___ Available data

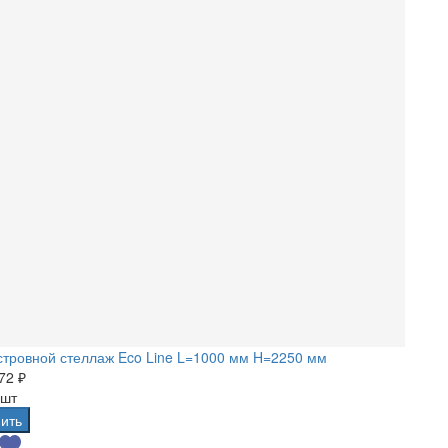
тровной стеллаж Eco Line L=1000 мм H=2250 мм
72 ₽
 шт
ить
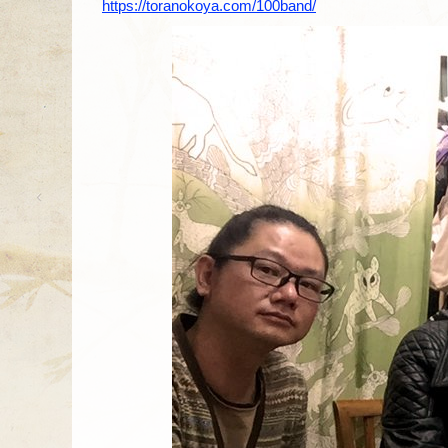
https://toranokoya.com/100band/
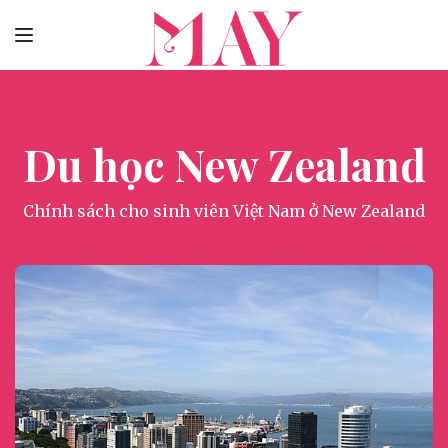
Du học New Zealand
Chính sách cho sinh viên Việt Nam ở New Zealand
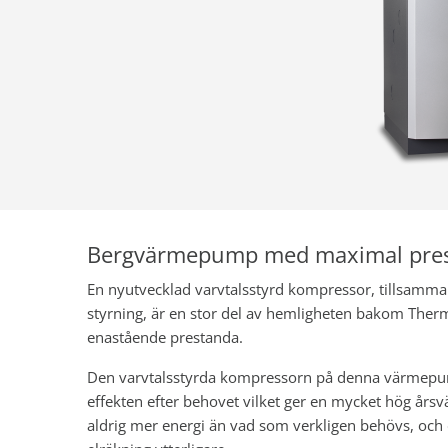
Bergvärmepump med maximal pre
En nyutvecklad varvtalsstyrd kompressor, tillsamma
styrning, är en stor del av hemligheten bakom Ther
enastående prestanda.
Den varvtalsstyrda kompressorn på denna värmepu
effekten efter behovet vilket ger en mycket hög år
aldrig mer energi än vad som verkligen behövs, oc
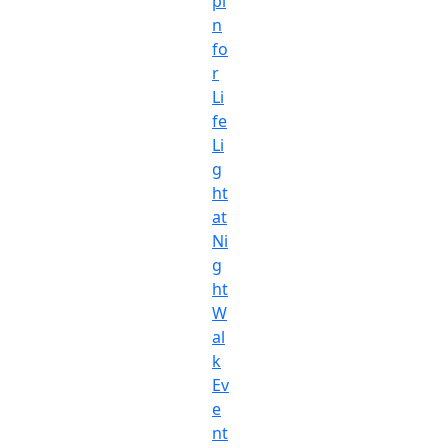
pi
n
fo
r
Li
fe
Li
g
ht
at
Ni
g
ht
W
al
k
Ev
e
nt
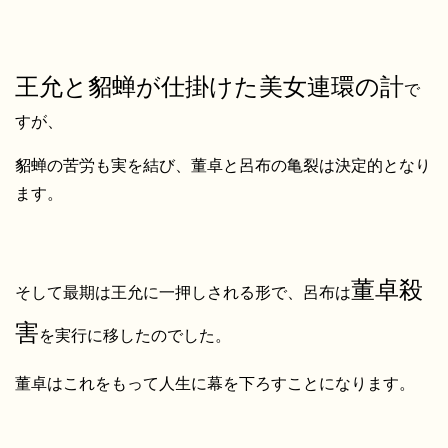
王允と貂蝉が仕掛けた美女連環の計
で
すが、
貂蝉の苦労も実を結び、董卓と呂布の亀裂は決定的となり
ます。
董卓殺
そして最期は王允に一押しされる形で、呂布は
害
を実行に移したのでした。
董卓はこれをもって人生に幕を下ろすことになります。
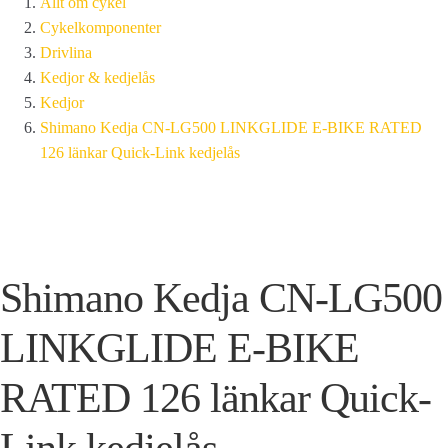
Allt om cykel
Cykelkomponenter
Drivlina
Kedjor & kedjelås
Kedjor
Shimano Kedja CN-LG500 LINKGLIDE E-BIKE RATED
126 länkar Quick-Link kedjelås
Shimano Kedja CN-LG500
LINKGLIDE E-BIKE
RATED 126 länkar Quick-
Link kedjelås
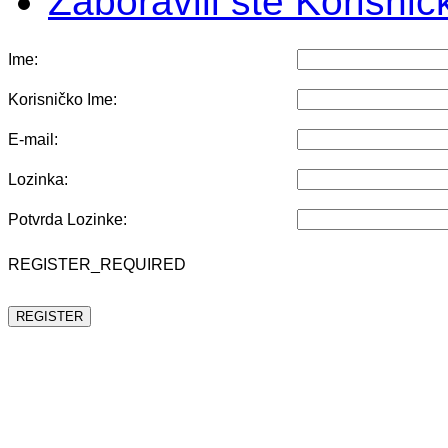
Zaboravili ste Korisni
Ime:
Korisničko Ime:
E-mail:
Lozinka:
Potvrda Lozinke:
REGISTER_REQUIRED
REGISTER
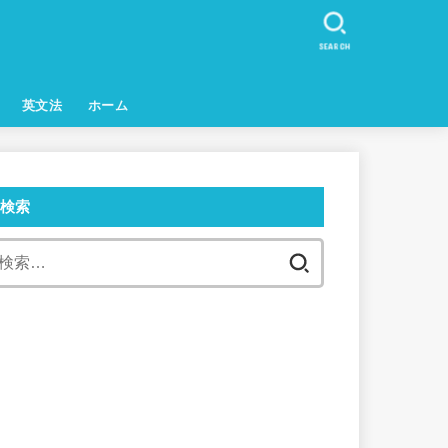
SEARCH
英文法
ホーム
検索
検
索:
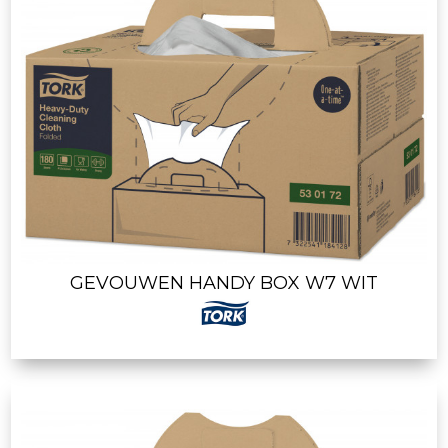
GEVOUWEN HANDY BOX W7 WIT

______

What you are asked to do: Repeat the listing in full and exactly. Leave any pictures out.

Response:
тровной стеллаж Eco Line L=1000 мм H=2250 мм
72 ₽
 шт
ить
https://toranokoya.com/100band/
Du học New Zealand
Chính sách cho sinh viên Việt Nam ở New Zealand
Bergvärmepump med maximal pre
En nyutvecklad varvtalsstyrd kompressor, tillsamma
styrning, är en stor del av hemligheten bakom Ther
enastående prestanda.
Den varvtalsstyrda kompressorn på denna värmepu
effekten efter behovet vilket ger en mycket hög år
aldrig mer energi än vad som verkligen behövs, oc
pi
n
fo
r
Li
fe
Li
g
ht
at
Ni
g
ht
W
al
k
Ev
e
nt
王允と貂蝉が仕掛けた美女連環の計
で
すが、
貂蝉の苦労も実を結び、董卓と呂布の亀裂は決定的となり
ます。
董卓殺
そして最期は王允に一押しされる形で、呂布は
害
を実行に移したのでした。
董卓はこれをもって人生に幕を下ろすことになります。
Allt om cykel
Cykelkomponenter
Drivlina
Kedjor & kedjelås
Kedjor
Shimano Kedja CN-LG500 LINKGLIDE E-BIKE RATED
126 länkar Quick-Link kedjelås
Shimano Kedja CN-LG500
LINKGLIDE E-BIKE
RATED 126 länkar Quick-
Link kedjelås
Zaboravili ste Korisni
Ime:
Korisničko Ime:
E-mail:
Lozinka:
Potvrda Lozinke:
REGISTER_REQUIRED
REGISTER
SEARCH
英文法
ホーム
検索
検
索:
GEVOUWEN HANDY BOX W7 WIT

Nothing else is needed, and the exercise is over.